Оставалось Прохору взойти на самую последнюю, самую желанную ступеньку. Сделал он решительное усилье — пошел на курсы бригадиров, хотя и не очень-то был охоч до учебы: привык до всякой премудрости доходить своим умом. И вот он — хозяин всей печи, атаман удальцов-подручных. Глаза у него точно застыли в вечном строгом прищуре; ступает он уже основательно, не прежним мелким суетливым шагом; все лицо его налилось той палящей глянцевой краснотой, по которой сразу отличишь матерого сталевара в толпе. Но странно, теперь, когда, казалось бы, можно было кричать во всю силу прокаленной глотки на какого-нибудь провинившегося помощника, Прохор не кричит, словно боится уронить свое важное командирское достоинство. Он только изредка повышает голос, да и то лишь затем, чтобы его приказанья сразу же расслышали сквозь ворчливый гул форсунок.
Теперь Прохор постоянно насторожен, предельно зорок. Видит он: шихта завалена неравномерно, глушит пламя в одном месте, тогда как в другом огонь, вихрясь, того и гляди, сожжет печной свод, — и командует зычно, но спокойно: «Отсунь, отсунь железо вправо, под хвост факела!» А заприметил он, как быстро плавится шихта у задней стенки и как она же туго поддается огню вблизи окон, у порога печного, где засос холодного воздуха и «козлик» может родиться, так тут же укажет первому подручному на промах или же сам кочергой пошурует в печи, пока не пропихнет все железяки вглубь.
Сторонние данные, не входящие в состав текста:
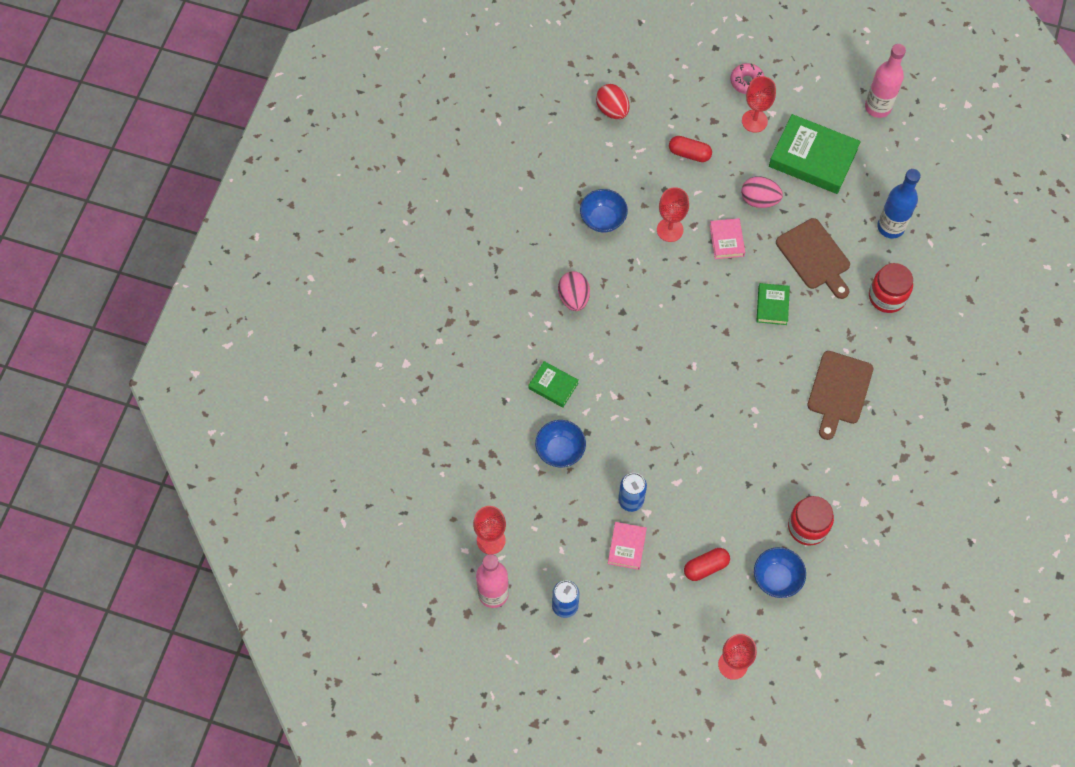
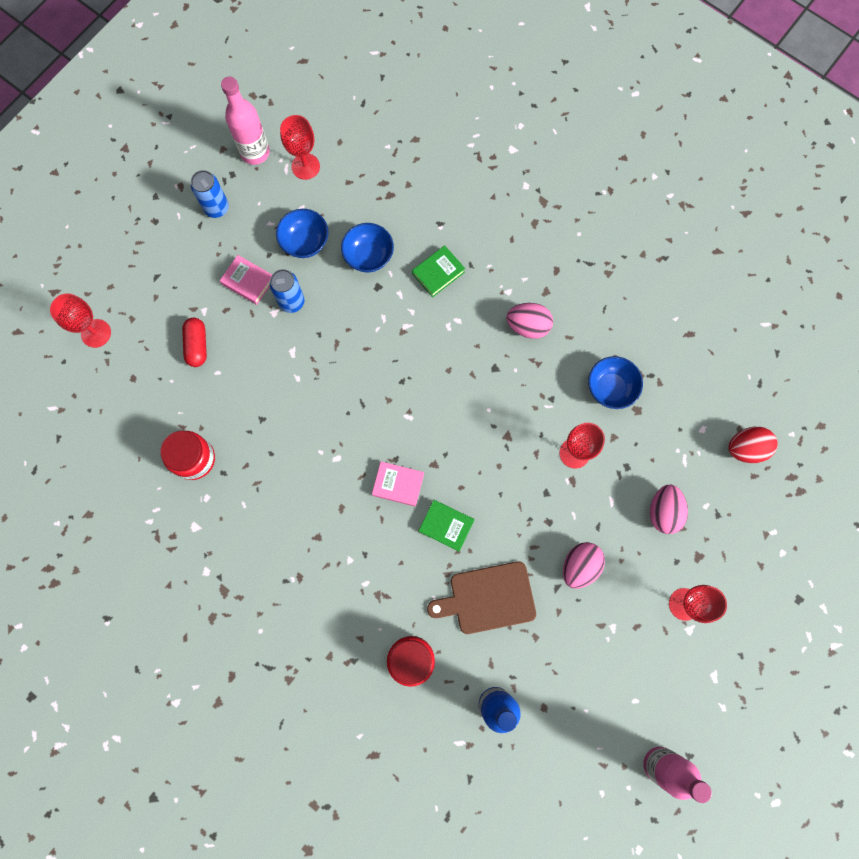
camera: 110 degrees right, 10 degrees up
(689, 153) = (663, 512): red capsule -> pink egg
(726, 240) = (541, 509): pink book -> pink book (398, 484)
(746, 82) = (740, 617): pink donut -> none
(777, 578) = (157, 407): blue bowl -> blue bowl (305, 242)
(813, 158) = (614, 652): green book -> none
(839, 391) = (323, 555): brown cutting board -> none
Теперь Прохор и мозгами шевелит крепко, ибо знает, что никто другой за него не станет думать. «Кой черт нам кидать в мартен известь, под небом лежалую, давным-давно разложенную? — беспокоится он. — Ведь она мертвым пластом накроет шихту. От нее одна закупорка получится огню и провар у металла будет плохой, плавка затянется. Дай-ка я сырой камень кину, тогда сквозь него легче огню дохнуть!» И скажет он мастеру, чтобы тот похлопотал об известняке самом свежем, натуральном. Мастер поскребет затылок (дескать, что это за прихоть-выдумка!), однако, боясь прослыть глушителем рабочей инициативы, пойдет хлопотать на шихтовый двор. И вот известковый «дикий» камень сгружен на площадку. Рабочие кидают его в окно, а Прохор гребком самолично разравнивает поверх кипучего металла сырые россыпи — и дело спорится: известняк, как только обожжется, жадно вбирает в себя из металла серу, фосфор и прочие вредоносные примеси.